WHAT IS NEEDED: Leaving the pictures aside, transcribe the data below exactly.

GIVEN DATA:
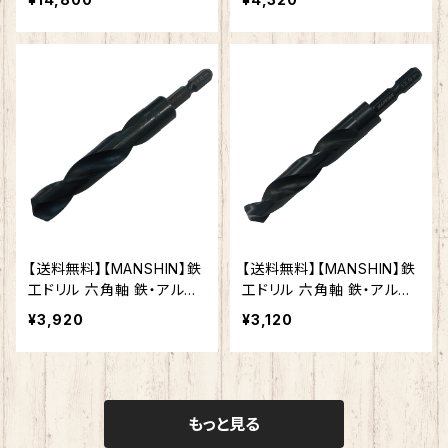
トドライバー 電動ドリル 多
用途ビット クロスシンニン
グ加工 作業効率向上 (15.0
ｍｍ)
【送料無料】【MANSHIN】鉄
【送料無料】【MANSHIN】鉄
工ドリル 六角軸 鉄・アルミ・
工ドリル 六角軸 鉄・アルミ・
木材（適応被削材） インパク
木材（適応被削材） インパク
¥3,920
¥3,120
トドライバー 電動ドリル 多
トドライバー 電動ドリル 多
用途ビット クロスシンニン
用途ビット クロスシンニン
グ加工 作業効率向上 (14.0
グ加工 作業効率向上 (13.0
ｍｍ)
ｍｍ)
もっと見る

TASK RESULT:
トドライバー 電動ドリル 多
用途ビット クロスシンニン
グ加工 作業効率向上 (15.0
ｍｍ)
【送料無料】【MANSHIN】鉄
【送料無料】【MANSHIN】鉄
工ドリル 六角軸 鉄・アルミ・
工ドリル 六角軸 鉄・アルミ・
木材（適応被削材） インパク
木材（適応被削材） インパク
¥3,920
¥3,120
トドライバー 電動ドリル 多
トドライバー 電動ドリル 多
用途ビット クロスシンニン
用途ビット クロスシンニン
グ加工 作業効率向上 (14.0
グ加工 作業効率向上 (13.0
ｍｍ)
ｍｍ)
もっと見る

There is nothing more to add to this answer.